Anyway, I digress. I spent three hours yesterday looking at the micron levels of my kitchen water filter instead of finishing this draft, which probably means my dopamine is still a mess regardless of what I swallow in the morning.
What actually made the cut
After six months of tinkering, I’ve realized that 80% of the ‘best supplements huberman’ lists are probably overkill for 90% of people. But there are three things I still take every single day, and I’ll probably take them until I die. These are the ones that actually showed up in my blood work and made me feel like a functioning human being rather than a jittery mess.
- Vitamin D3 + K2: My levels were at a pathetic 22 ng/mL when I started. I took 5,000 IU daily for four months and hit 58 ng/mL. My seasonal depression basically disappeared. This is non-negotiable.
- Omega-3 Fish Oil: I take the high-EPA stuff. I don’t buy the cheap grocery store brands because they smell like a dumpster in July. I use Nordic Naturals. It’s expensive, but my joint pain in my left knee (from a 2018 running injury) actually went away.
- Magnesium Bisglycinate: I switched from Threonate to Bisglycinate. It’s cheaper, it doesn’t give me the weird tax-return nightmares, and it still helps me relax.
I also have to mention that I’ve developed a completely irrational hatred for the brand Thorne. I know Huberman loves them, and they are supposedly the gold standard for purity, but their packaging looks so clinical and ‘medical’ that it makes me feel like a hospital patient every time I open the cabinet. I’ve started buying generic brands from Bulk Supplements just to avoid looking at those white-and-blue bottles. I know it’s stupid. I don’t care.

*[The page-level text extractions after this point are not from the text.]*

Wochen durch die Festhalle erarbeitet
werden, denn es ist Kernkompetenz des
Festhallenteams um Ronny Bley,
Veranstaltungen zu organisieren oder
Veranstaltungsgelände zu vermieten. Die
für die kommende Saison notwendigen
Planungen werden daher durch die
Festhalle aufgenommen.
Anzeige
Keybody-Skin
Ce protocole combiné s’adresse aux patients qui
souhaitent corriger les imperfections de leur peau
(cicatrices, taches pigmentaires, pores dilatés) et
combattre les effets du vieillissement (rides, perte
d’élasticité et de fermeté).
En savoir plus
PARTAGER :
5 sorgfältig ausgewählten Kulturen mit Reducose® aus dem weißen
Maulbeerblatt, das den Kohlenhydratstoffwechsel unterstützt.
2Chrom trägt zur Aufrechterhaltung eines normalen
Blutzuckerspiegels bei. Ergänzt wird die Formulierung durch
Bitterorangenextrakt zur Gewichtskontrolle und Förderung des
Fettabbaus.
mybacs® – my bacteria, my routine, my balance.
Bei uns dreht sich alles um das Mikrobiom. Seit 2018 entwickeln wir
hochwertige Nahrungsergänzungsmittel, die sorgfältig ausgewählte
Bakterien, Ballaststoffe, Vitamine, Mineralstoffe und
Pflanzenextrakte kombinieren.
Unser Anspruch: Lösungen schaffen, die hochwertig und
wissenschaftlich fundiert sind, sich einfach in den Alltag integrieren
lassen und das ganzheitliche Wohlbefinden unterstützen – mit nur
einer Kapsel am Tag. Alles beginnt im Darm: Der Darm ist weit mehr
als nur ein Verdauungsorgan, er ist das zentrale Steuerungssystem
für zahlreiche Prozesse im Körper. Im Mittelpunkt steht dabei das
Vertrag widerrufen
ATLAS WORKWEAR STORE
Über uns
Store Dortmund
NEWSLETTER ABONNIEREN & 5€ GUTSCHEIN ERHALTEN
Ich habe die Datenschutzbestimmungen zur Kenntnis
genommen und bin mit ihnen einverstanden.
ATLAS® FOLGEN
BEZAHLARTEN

The data doesn’t always match the ‘feel’
One thing I’ve noticed is that the more I focus on the supplements, the less I focus on the stuff that actually matters. I spent $120 on a bottle of NMN because I heard it helps with cellular aging. I took it for 30 days. My ‘data’ showed nothing. I didn’t feel faster, I didn’t feel smarter, and my resting heart rate stayed exactly at 58 bpm. It was just $120 gone. I think we like supplements because they feel like an ‘action’ we can take. Buying a bottle of pills is easier than going for a 30-minute walk in the sun.

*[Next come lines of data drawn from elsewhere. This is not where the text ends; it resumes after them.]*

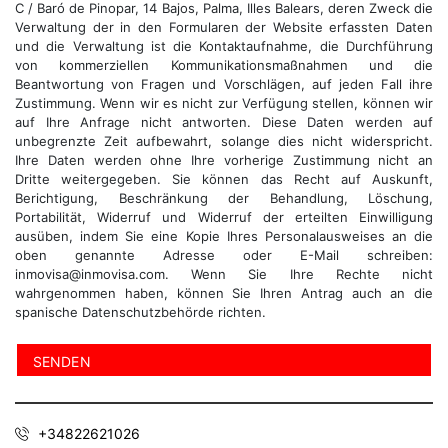
C / Baró de Pinopar, 14 Bajos, Palma, Illes Balears, deren Zweck die
Verwaltung der in den Formularen der Website erfassten Daten
und die Verwaltung ist die Kontaktaufnahme, die Durchführung
von kommerziellen Kommunikationsmaßnahmen und die
Beantwortung von Fragen und Vorschlägen, auf jeden Fall ihre
Zustimmung. Wenn wir es nicht zur Verfügung stellen, können wir
auf Ihre Anfrage nicht antworten. Diese Daten werden auf
unbegrenzte Zeit aufbewahrt, solange dies nicht widerspricht.
Ihre Daten werden ohne Ihre vorherige Zustimmung nicht an
Dritte weitergegeben. Sie können das Recht auf Auskunft,
Berichtigung, Beschränkung der Behandlung, Löschung,
Portabilität, Widerruf und Widerruf der erteilten Einwilligung
ausüben, indem Sie eine Kopie Ihres Personalausweises an die
oben genannte Adresse oder E-Mail schreiben:
inmovisa@inmovisa.com. Wenn Sie Ihre Rechte nicht
wahrgenommen haben, können Sie Ihren Antrag auch an die
spanische Datenschutzbehörde richten.
+34822621026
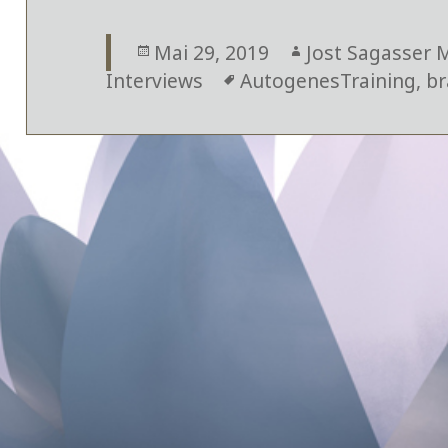
Veröffentlicht
Mai 29, 2019
Autor
Jost Sagasser 
Interviews
am
Schlagwörter
AutogenesTraining
,
br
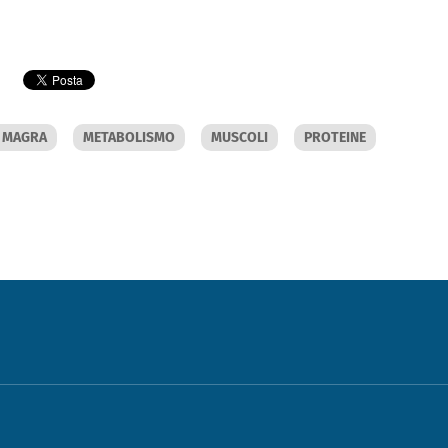
 MAGRA
METABOLISMO
MUSCOLI
PROTEINE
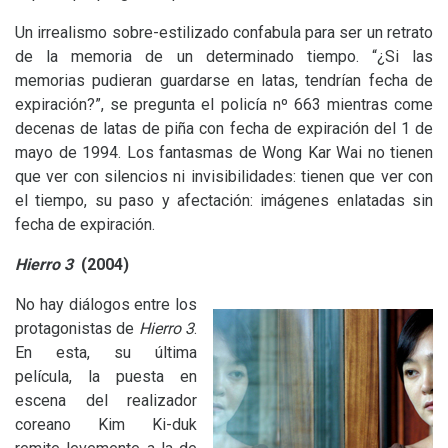
Un irrealismo sobre-estilizado confabula para ser un retrato
de la memoria de un determinado tiempo. “¿Si las
memorias pudieran guardarse en latas, tendrían fecha de
expiración?”, se pregunta el policía nº 663 mientras come
decenas de latas de piña con fecha de expiración del 1 de
mayo de 1994. Los fantasmas de Wong Kar Wai no tienen
que ver con silencios ni invisibilidades: tienen que ver con
el tiempo, su paso y afectación: imágenes enlatadas sin
fecha de expiración.
Hierro 3
(2004)
No hay diálogos entre los
protagonistas de
Hierro 3
.
En esta, su última
película, la puesta en
escena del realizador
coreano Kim Ki-duk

I used to think that if I just found the right combination, I’d finally reach this state of permanent flow. I was completely wrong. Most of these supplements provide a 2% to 5% improvement at best, but they cost 100% of your attention. I’ve found that I feel better when I take *fewer* things. It’s less to manage, less to worry about, and less ‘noise’ in my system.
I’m still a fan of Huberman. I think he’s doing a service by bringing this stuff to the mainstream. But you have to remember that he’s an outlier. He’s a Stanford professor who lives and breathes this stuff. For a regular person who works a 9-to-5 and just wants to not feel like a zombie by 3 PM, half of this ‘stack’ is just a distraction.

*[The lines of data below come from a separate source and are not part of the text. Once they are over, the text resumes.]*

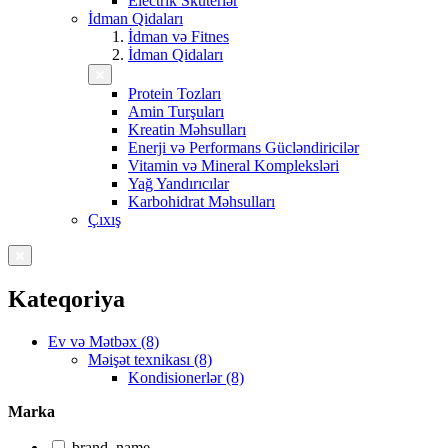
Electrik Skuterlər
İdman Qidaları
İdman və Fitnes
İdman Qidaları
Protein Tozları
Amin Turşuları
Kreatin Məhsulları
Enerji və Performans Gücləndiricilər
Vitamin və Mineral Kompleksləri
Yağ Yandırıcılar
Karbohidrat Məhsulları
Çıxış
Kateqoriya
Ev və Mətbəx (8)
Məişət texnikası (8)
Kondisionerlər (8)
Marka
brand_name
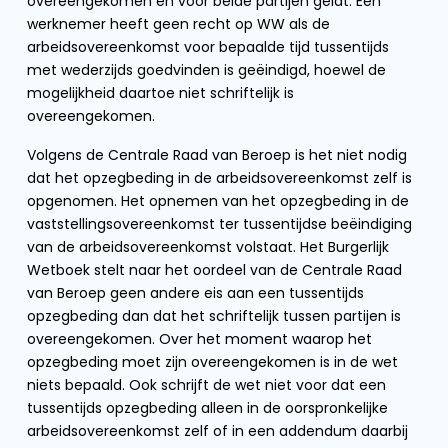
overeengekomen en voor beide partijen geldt. Een
werknemer heeft geen recht op WW als de
arbeidsovereenkomst voor bepaalde tijd tussentijds
met wederzijds goedvinden is geëindigd, hoewel de
mogelijkheid daartoe niet schriftelijk is
overeengekomen.
Volgens de Centrale Raad van Beroep is het niet nodig
dat het opzegbeding in de arbeidsovereenkomst zelf is
opgenomen. Het opnemen van het opzegbeding in de
vaststellingsovereenkomst ter tussentijdse beëindiging
van de arbeidsovereenkomst volstaat. Het Burgerlijk
Wetboek stelt naar het oordeel van de Centrale Raad
van Beroep geen andere eis aan een tussentijds
opzegbeding dan dat het schriftelijk tussen partijen is
overeengekomen. Over het moment waarop het
opzegbeding moet zijn overeengekomen is in de wet
niets bepaald. Ook schrijft de wet niet voor dat een
tussentijds opzegbeding alleen in de oorspronkelijke
arbeidsovereenkomst zelf of in een addendum daarbij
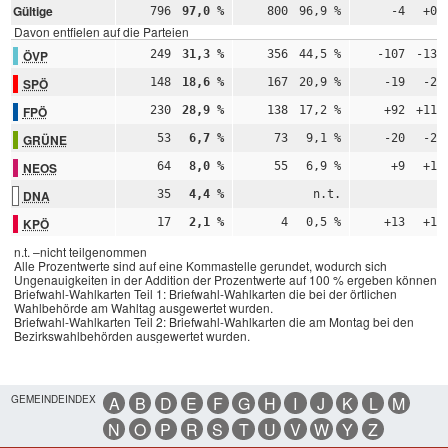
Gültige
796
97,0 %
800
96,9 %
-4
+0,
Davon entfielen auf die Parteien
ÖVP
249
31,3 %
356
44,5 %
-107
-13,
SPÖ
148
18,6 %
167
20,9 %
-19
-2,
FPÖ
230
28,9 %
138
17,2 %
+92
+11,
GRÜNE
53
6,7 %
73
9,1 %
-20
-2,
NEOS
64
8,0 %
55
6,9 %
+9
+1,
DNA
35
4,4 %
n.t.
n
KPÖ
17
2,1 %
4
0,5 %
+13
+1,
n.t. –nicht teilgenommen
Alle Prozentwerte sind auf eine Kommastelle gerundet, wodurch sich
Ungenauigkeiten in der Addition der Prozentwerte auf 100 % ergeben können.
Briefwahl-Wahlkarten Teil 1: Briefwahl-Wahlkarten die bei der örtlichen
Wahlbehörde am Wahltag ausgewertet wurden.
Briefwahl-Wahlkarten Teil 2: Briefwahl-Wahlkarten die am Montag bei den
Bezirkswahlbehörden ausgewertet wurden.
GEMEINDEINDEX
A
B
D
E
F
G
H
I
J
K
L
M
N
O
P
R
S
T
U
V
W
Y
Z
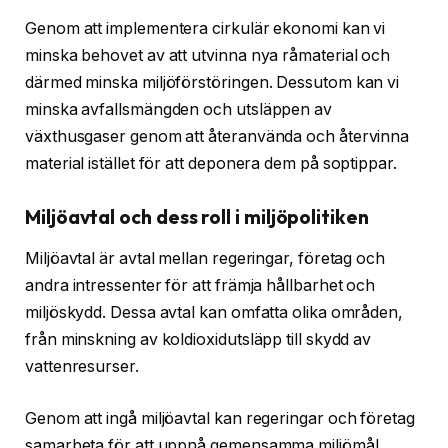
Genom att implementera cirkulär ekonomi kan vi
minska behovet av att utvinna nya råmaterial och
därmed minska miljöförstöringen. Dessutom kan vi
minska avfallsmängden och utsläppen av
växthusgaser genom att återanvända och återvinna
material istället för att deponera dem på soptippar.
Miljöavtal och dess roll i miljöpolitiken
Miljöavtal är avtal mellan regeringar, företag och
andra intressenter för att främja hållbarhet och
miljöskydd. Dessa avtal kan omfatta olika områden,
från minskning av koldioxidutsläpp till skydd av
vattenresurser.
Genom att ingå miljöavtal kan regeringar och företag
samarbeta för att uppnå gemensamma miljömål.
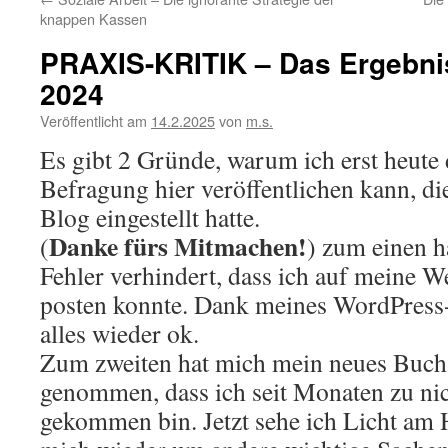
knappen Kassen
PRAXIS-KRITIK – Das Ergebni
2024
Veröffentlicht am
14.2.2025
von
m.s.
Es gibt 2 Gründe, warum ich erst heute 
Befragung hier veröffentlichen kann, die
Blog eingestellt hatte.
Danke fürs Mitmachen!
(
) zum einen h
Fehler verhindert, dass ich auf meine
posten konnte. Dank meines WordPress-
alles wieder ok.
Zum zweiten hat mich mein neues Buch 
genommen, dass ich seit Monaten zu ni
gekommen bin. Jetzt sehe ich Licht am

Are we all just bored? Is that why we’re obsessed with the exact timing of our L-Tyrosine intake? I honestly don’t know. I still have half a bottle of Apigenin in my drawer, and sometimes I look at it and wonder if tonight is the night I’ll dream about the sentient tax returns again. Usually, I just drink a glass of water and go to bed. It’s cheaper.
Stick to the basics. Get your blood work done first. Don’t buy the hype.